For image retrieval and other similarity-based tasks such as person re-identification, we need to compute the similarity (or distance) between the query image and database images. Then we can rank the database images based on their similarity to the query image. In this post, I want to briefly introduce two measures widely used in image retrieval tasks.

# The Euclidean distance

The Euclidean distance is straightforward, suppose \(x\) and \(y\) are two feature vectors in \(\mathbf{R^n}\), then the Euclidean distance between the two vectors is:

\[\begin{equation}\begin{aligned} d_{euclid} &= {\Vert x - y \Vert}_2 \\ &= \sqrt{\sum_{i=1}^{n}(x_i - y_i)^2} \\ &= \sqrt{ {\Vert x \Vert}^2 + {\Vert y \Vert}^2 - 2x\cdot y }\\ \end{aligned}\end{equation}\]

If Euclidean distance between feature vectors of image A and B is smaller than that of image A and C, we may conclude that image B is more similar to A than image C.

# The cosine similarity

Cosine similarity is another commonly used measure. For vector \(x\) and \(y\), it is defined as:

\[\begin{equation} s = \frac{x\cdot y}{\Vert x \Vert \Vert y \Vert}\ , \end{equation}\]

which is actually the cosine value of angle \(\theta\) between vector \(x\) and \(y\). Here is a plot illustrating that:

How does the above equation come? It can be derived from the The Law of cosines. Based on that law, we have:

\[\begin{equation} \cos(\theta) = \frac{ {\Vert x \Vert}^2 +{\Vert y \Vert}^2 - {\Vert x - y\Vert}^2 }{2\Vert x \Vert \cdot \Vert y \Vert}\ . \end{equation}\]
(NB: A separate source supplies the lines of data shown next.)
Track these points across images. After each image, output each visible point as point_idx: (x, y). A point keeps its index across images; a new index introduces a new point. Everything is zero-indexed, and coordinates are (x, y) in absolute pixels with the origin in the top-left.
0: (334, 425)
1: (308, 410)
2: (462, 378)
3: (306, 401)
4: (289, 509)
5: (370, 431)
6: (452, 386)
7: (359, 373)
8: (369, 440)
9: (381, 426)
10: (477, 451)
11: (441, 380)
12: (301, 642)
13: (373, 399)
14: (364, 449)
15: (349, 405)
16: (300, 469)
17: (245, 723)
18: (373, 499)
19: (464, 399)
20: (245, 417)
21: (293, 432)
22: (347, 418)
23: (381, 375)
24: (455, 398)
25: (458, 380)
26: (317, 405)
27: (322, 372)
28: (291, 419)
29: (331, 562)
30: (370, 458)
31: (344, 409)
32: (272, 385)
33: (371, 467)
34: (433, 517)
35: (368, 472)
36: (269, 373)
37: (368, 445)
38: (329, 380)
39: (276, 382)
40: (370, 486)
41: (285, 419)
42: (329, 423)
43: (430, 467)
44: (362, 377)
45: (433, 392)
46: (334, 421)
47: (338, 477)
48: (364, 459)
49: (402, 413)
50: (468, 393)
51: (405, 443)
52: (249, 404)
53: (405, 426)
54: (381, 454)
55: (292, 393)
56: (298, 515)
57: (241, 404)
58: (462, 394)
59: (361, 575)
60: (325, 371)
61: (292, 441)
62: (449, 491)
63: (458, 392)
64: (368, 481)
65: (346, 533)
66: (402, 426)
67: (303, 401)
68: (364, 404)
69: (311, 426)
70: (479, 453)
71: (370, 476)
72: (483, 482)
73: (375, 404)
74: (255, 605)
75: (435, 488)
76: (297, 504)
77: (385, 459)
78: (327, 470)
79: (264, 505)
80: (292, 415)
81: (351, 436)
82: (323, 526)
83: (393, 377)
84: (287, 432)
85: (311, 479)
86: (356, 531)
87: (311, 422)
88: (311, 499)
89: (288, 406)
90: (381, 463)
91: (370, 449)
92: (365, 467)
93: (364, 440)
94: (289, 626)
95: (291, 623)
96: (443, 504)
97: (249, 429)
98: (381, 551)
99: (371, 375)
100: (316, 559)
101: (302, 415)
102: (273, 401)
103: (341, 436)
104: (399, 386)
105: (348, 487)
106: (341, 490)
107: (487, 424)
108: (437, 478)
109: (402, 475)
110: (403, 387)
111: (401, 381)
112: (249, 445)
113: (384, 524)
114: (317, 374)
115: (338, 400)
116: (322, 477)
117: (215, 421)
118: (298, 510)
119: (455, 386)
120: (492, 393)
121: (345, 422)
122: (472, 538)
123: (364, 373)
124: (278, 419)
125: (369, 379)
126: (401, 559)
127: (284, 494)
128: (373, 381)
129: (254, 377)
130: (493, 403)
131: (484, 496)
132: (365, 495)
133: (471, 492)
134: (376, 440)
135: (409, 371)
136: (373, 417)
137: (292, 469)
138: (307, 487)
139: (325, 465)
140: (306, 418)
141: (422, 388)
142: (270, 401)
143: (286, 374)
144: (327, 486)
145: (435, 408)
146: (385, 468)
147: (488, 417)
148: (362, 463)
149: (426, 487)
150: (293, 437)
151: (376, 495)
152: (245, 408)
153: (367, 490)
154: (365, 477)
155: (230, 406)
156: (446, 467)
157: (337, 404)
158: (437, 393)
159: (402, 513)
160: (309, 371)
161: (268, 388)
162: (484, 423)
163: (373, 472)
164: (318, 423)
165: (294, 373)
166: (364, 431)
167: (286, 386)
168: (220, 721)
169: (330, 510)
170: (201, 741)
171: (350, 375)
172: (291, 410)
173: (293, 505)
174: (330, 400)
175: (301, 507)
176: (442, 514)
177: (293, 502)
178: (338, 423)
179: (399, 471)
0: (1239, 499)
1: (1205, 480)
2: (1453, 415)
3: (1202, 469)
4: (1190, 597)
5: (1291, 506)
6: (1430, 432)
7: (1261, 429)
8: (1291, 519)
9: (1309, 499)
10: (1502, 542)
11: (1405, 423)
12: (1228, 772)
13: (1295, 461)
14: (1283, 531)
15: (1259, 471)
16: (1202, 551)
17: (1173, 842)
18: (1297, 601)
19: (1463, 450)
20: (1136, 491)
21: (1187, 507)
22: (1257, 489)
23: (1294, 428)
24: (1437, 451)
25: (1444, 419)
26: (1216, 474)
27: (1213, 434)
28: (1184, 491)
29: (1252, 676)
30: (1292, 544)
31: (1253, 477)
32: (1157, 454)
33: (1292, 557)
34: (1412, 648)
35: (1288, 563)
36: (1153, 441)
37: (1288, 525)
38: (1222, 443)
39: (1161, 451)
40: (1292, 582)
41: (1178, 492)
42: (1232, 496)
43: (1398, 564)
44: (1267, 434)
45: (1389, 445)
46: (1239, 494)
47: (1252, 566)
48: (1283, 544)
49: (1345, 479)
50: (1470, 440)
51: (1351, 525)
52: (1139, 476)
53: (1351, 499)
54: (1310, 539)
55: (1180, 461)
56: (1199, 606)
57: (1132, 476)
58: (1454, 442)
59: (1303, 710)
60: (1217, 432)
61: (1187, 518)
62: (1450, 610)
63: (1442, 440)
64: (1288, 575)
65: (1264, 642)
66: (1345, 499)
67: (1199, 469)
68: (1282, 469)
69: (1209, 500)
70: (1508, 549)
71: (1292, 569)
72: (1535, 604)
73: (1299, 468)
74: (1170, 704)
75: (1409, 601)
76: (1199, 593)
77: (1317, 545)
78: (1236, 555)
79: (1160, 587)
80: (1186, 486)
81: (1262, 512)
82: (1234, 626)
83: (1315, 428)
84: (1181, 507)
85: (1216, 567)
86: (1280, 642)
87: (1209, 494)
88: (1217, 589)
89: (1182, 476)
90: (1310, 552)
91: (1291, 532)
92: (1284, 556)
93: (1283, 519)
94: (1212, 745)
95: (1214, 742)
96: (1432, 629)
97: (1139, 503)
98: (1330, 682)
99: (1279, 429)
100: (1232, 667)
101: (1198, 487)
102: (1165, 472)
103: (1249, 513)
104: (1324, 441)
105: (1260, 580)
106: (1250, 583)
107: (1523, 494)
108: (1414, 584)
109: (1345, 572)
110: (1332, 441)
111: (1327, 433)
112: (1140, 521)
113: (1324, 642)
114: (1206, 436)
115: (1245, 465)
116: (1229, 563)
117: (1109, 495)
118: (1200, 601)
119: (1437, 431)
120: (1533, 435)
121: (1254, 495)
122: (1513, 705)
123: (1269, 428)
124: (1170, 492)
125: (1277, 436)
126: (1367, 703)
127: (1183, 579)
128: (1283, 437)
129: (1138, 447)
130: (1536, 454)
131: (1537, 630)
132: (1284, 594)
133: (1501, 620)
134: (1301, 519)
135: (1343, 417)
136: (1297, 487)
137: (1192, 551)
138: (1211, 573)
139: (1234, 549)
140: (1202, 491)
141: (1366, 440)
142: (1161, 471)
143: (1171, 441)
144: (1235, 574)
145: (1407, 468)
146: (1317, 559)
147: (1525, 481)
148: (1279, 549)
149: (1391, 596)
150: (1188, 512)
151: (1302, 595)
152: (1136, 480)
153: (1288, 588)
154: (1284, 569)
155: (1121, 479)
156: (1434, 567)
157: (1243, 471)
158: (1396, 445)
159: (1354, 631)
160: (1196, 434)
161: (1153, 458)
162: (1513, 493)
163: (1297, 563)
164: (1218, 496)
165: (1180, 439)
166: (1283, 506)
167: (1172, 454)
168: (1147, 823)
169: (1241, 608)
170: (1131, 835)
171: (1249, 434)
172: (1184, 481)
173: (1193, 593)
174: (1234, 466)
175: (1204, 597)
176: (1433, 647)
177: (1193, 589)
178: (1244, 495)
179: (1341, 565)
We also have the following equality:

\[\begin{equation}\begin{aligned} {\Vert x - y\Vert}^2 &= {d_{euclid}}^2 \\ &= {\Vert x \Vert}^2 +{\Vert y \Vert}^2 - 2x\cdot y \end{aligned}\end{equation}\]

Combining the two equations, we finally get the following equation:

\[\begin{equation} \cos(\theta) = \frac{x\cdot y}{\Vert x \Vert \cdot \Vert y \Vert} \end{equation}\]

If the two vectors \(x\) and \(y\) both are unit vectors, then we can further get:

\[\begin{equation} \cos(\theta) = x \cdot y \end{equation}\]

In this case, the cosine similarity between these two vectors equals to their dot product.

# Cosine distance and its relation to Euclidean distance

In image retrieval, the feature vectors are often \(L_2\) normalized to be a unit vector. In this case, the Euclidean distance between two vectors \(x\) and \(y\) becomes:

\[\begin{equation}\begin{aligned} d_{euclid} &= \sqrt{\sum_{i=1}^{n}(x_i - y_i)^2} \\ &= \sqrt{ {\Vert x \Vert}^2 + {\Vert y \Vert}^2 - 2x\cdot y }\\ &= \sqrt{ 2 - 2x\cdot y }\\ &= \sqrt{ 2(1 - x\cdot y) }\\ \end{aligned}\end{equation}\]

In image retrieval, the feature vector elements are all positive. \(\cos(\theta)\) are in the range \([0, 1]\). Then we can define cosine distance as

\[\begin{equation} d_{cosine}(x, y) = 1 - x\cdot y \ . \end{equation}\]

Now it is easy to see that

\[\begin{equation} d_{euclid}(x, y) = \sqrt{ 2d_{cosine} }\ . \end{equation}\]

So these two measures are closely related. You can choose either of the two measurement to assess the similarity between two images.